СПИСОК ЗАДАНИЙ.
• 1. Определите, согласуются ли с текстом о стратегии Запада следующие утверждения, и для каждого дайте ответ «да» или «нет», дословно приведя решающие слова текста. (a) С. Зестанович был советником президента Клинтона. (b) Одним из элементов стратегии Запада названа поддержка лидеров и элит. (c) По тексту, Россия пошла на обратимые уступки.
• 2. Выпишите без изменений фрагмент текста о стратегии Запада, начиная со слов «3. Поддержка лидеров» и заканчивая словами «на необратимые уступки.» включительно.

ИСХОДНЫЙ ТЕКСТ.
● ● ● ● ● ● ●

А вот мнение советника президента Клинтона С. Зестановича: «Трудное международное окружение ранних 1980-х годов обязало советское руководство прибегнуть к переменам, но жесткая западная политика не позволила этому руководству завершить свою работу. Рейган, Тэтчер, Буш и другие западные лидеры, имевшие дело с Горбачевым... по существу дали ему орудие самоубийства».

Стратегия Запада была основана на нескольких ключевых элементах:

  1. Использование внутренних слабостей страны для усиления экономического, военного и идеологического давления в сочетании с обещаниями ускоренной интеграции в западное сообщество;

  2. Использование большей идеологической открытости и свободы слова внутри страны для дискредитации существующего политического и экономического строя, пропаганды западных ценностей, формирования демократического мифа, манипулирования общественным мнением;

  3. Поддержка лидеров и элит, которые либо в силу некомпетентности, либо в силу продажности способствовали своей деятельностью ослаблению страны и еще большему недовольству массовых социальных групп ее политическим руководством;

  4. Нарушение принятых на себя обязательств, в ситуации, когда Россия уже пошла на необратимые уступки.

● ● ● ● ● ● ●

ПРЕДСТАВЛЕННЫЙ МАТЕРИАЛ.
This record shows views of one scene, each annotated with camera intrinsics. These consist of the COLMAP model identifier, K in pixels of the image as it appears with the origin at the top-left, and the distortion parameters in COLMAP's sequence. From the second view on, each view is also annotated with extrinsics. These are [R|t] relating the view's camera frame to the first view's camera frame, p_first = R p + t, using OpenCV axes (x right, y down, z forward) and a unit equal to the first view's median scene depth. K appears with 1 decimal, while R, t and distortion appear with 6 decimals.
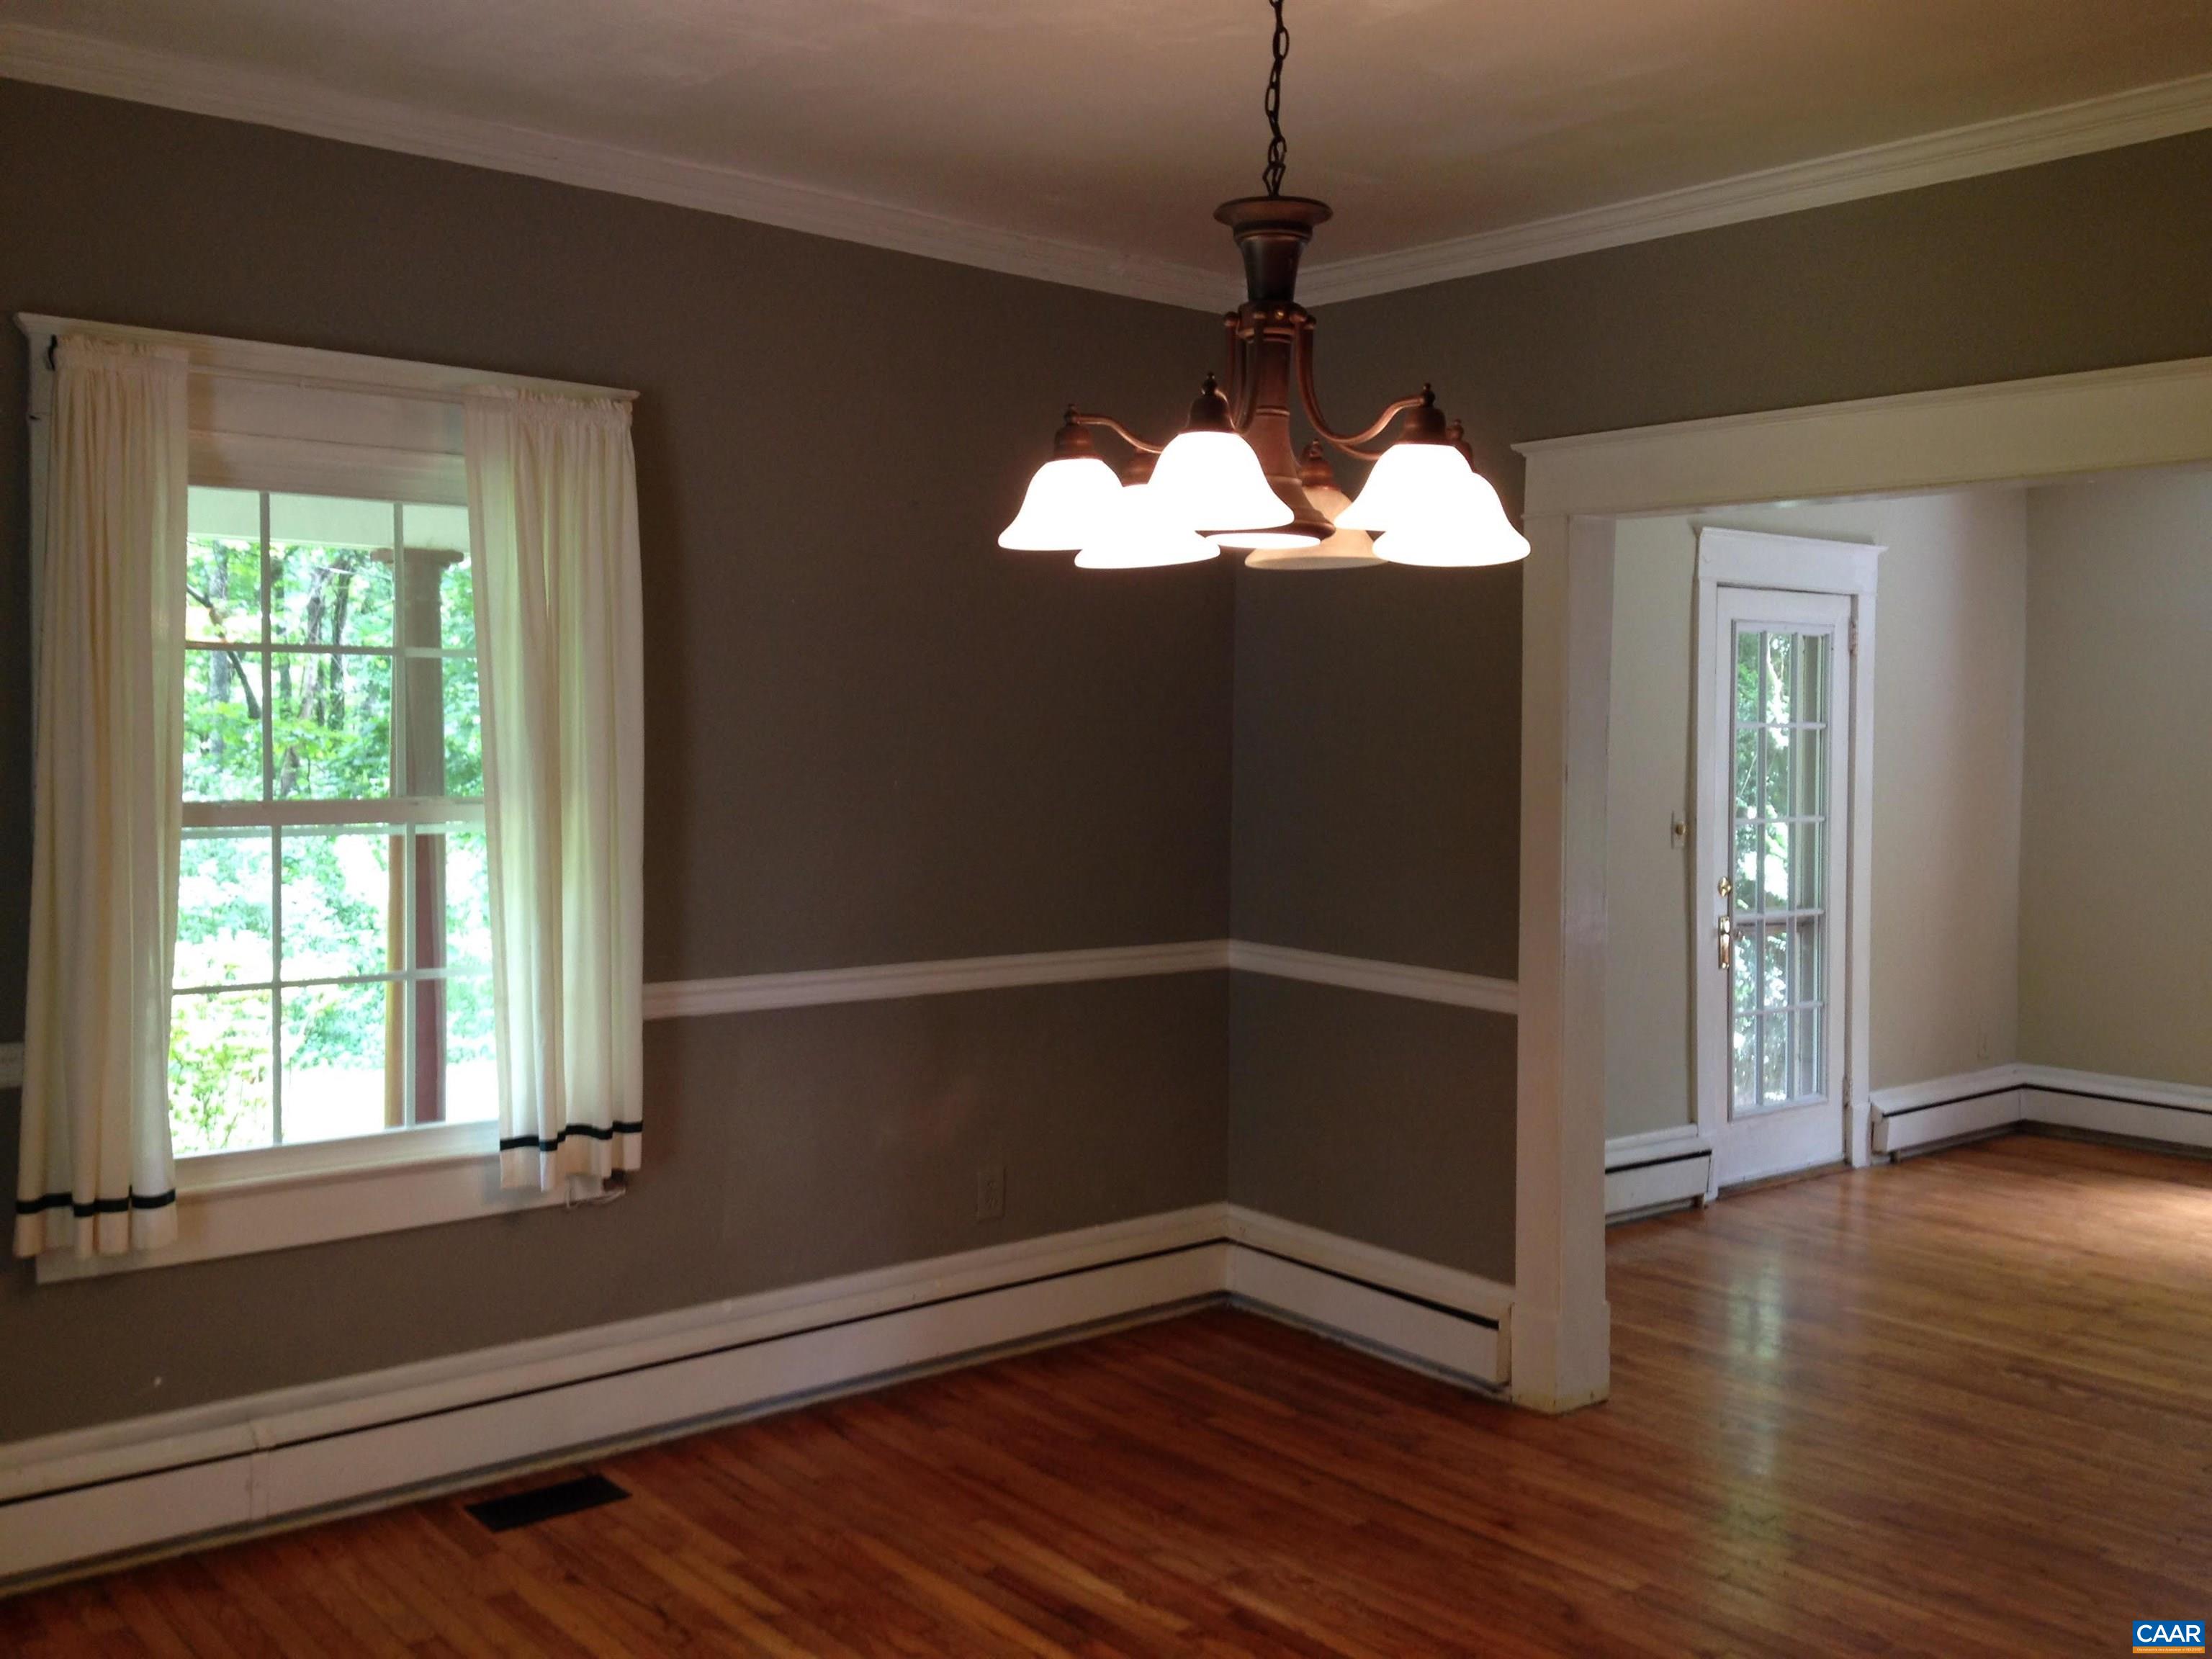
lens RADIAL K [[2065.3, 0, 1106.0], [0, 2065.3, 829.5], [0, 0, 1]] dist [0.075811, -0.000047]
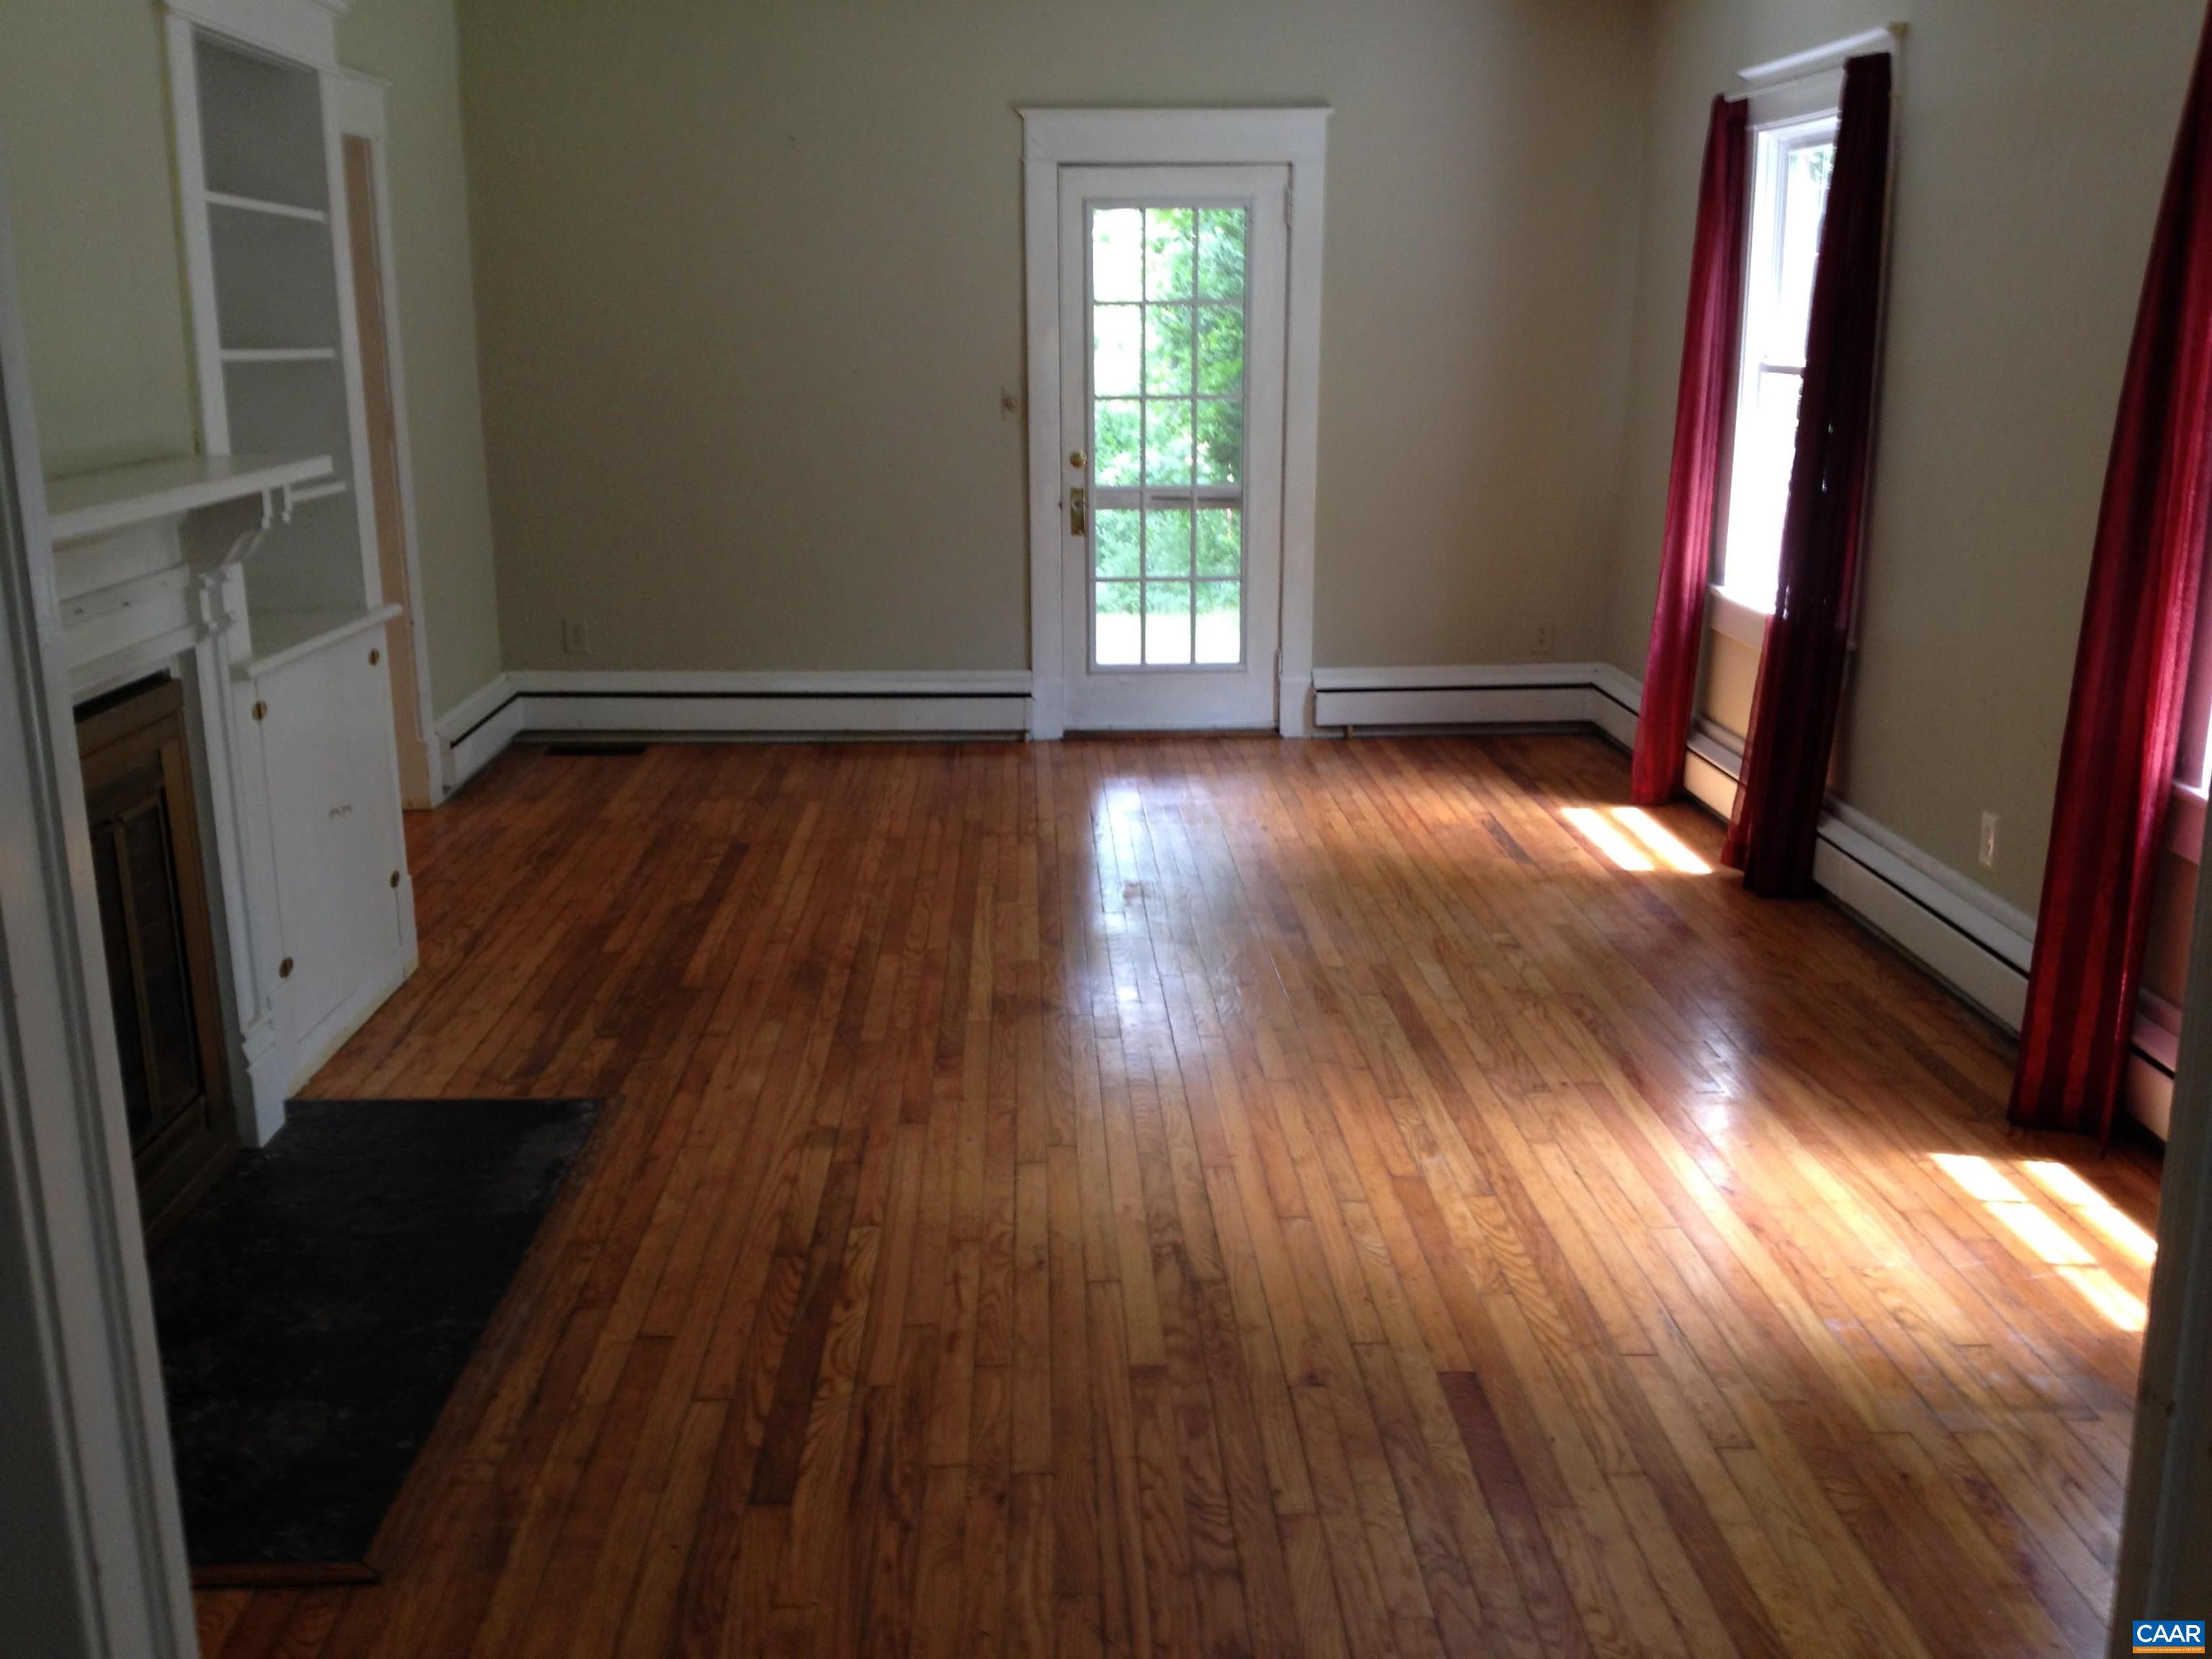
lens RADIAL K [[2065.3, 0, 1106.0], [0, 2065.3, 829.5], [0, 0, 1]] dist [0.075811, -0.000047]
pose [[0.790452, 0.143819, -0.595401, 0.984322], [-0.021954, 0.978072, 0.207107, -0.006725], [0.612131, -0.150637, 0.776276, 0.141424]]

● ● ● ● ● ● ●

ОТВЕТЫ ПО ПОРЯДКУ.
• 1.
(a) Да: «советника президента Клинтона С. Зестановича».
(b) Да: «Поддержка лидеров и элит».
(c) Нет: «Россия уже пошла на необратимые уступки».

• 2.
3. Поддержка лидеров и элит, которые либо в силу некомпетентности, либо в силу продажности способствовали своей деятельностью ослаблению страны и еще большему недовольству массовых социальных групп ее политическим руководством;

  4. Нарушение принятых на себя обязательств, в ситуации, когда Россия уже пошла на необратимые уступки.